#### Data supplied
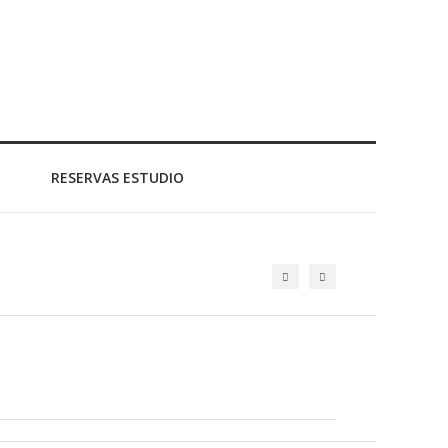
RESERVAS ESTUDIO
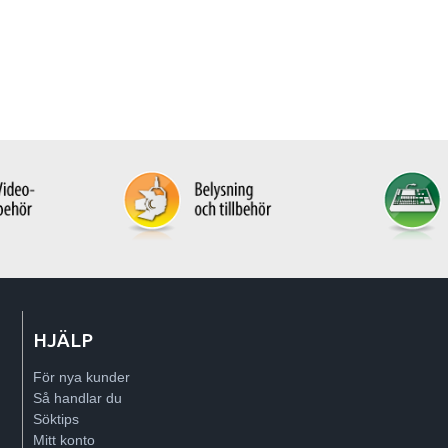
HJÄLP
För nya kunder
Så handlar du
Söktips
Mitt konto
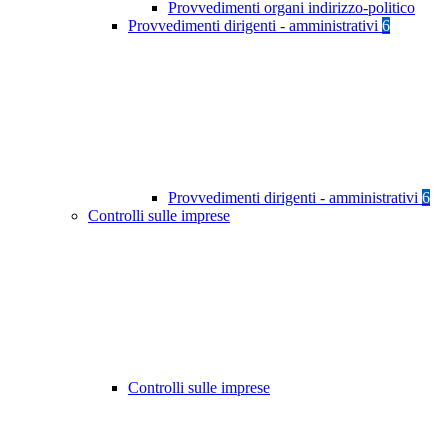
Provvedimenti organi indirizzo-politico
Provvedimenti dirigenti - amministrativi
6
Provvedimenti dirigenti - amministrativi
6
Controlli sulle imprese
Controlli sulle imprese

#### Aim of the exercise
Reproduce each of the lines above verbatim, leaving out the pictures.

#### Answer for this exercise
RESERVAS ESTUDIO
HJÄLP
För nya kunder
Så handlar du
Söktips
Mitt konto
Provvedimenti organi indirizzo-politico
Provvedimenti dirigenti - amministrativi
6
Provvedimenti dirigenti - amministrativi
6
Controlli sulle imprese
Controlli sulle imprese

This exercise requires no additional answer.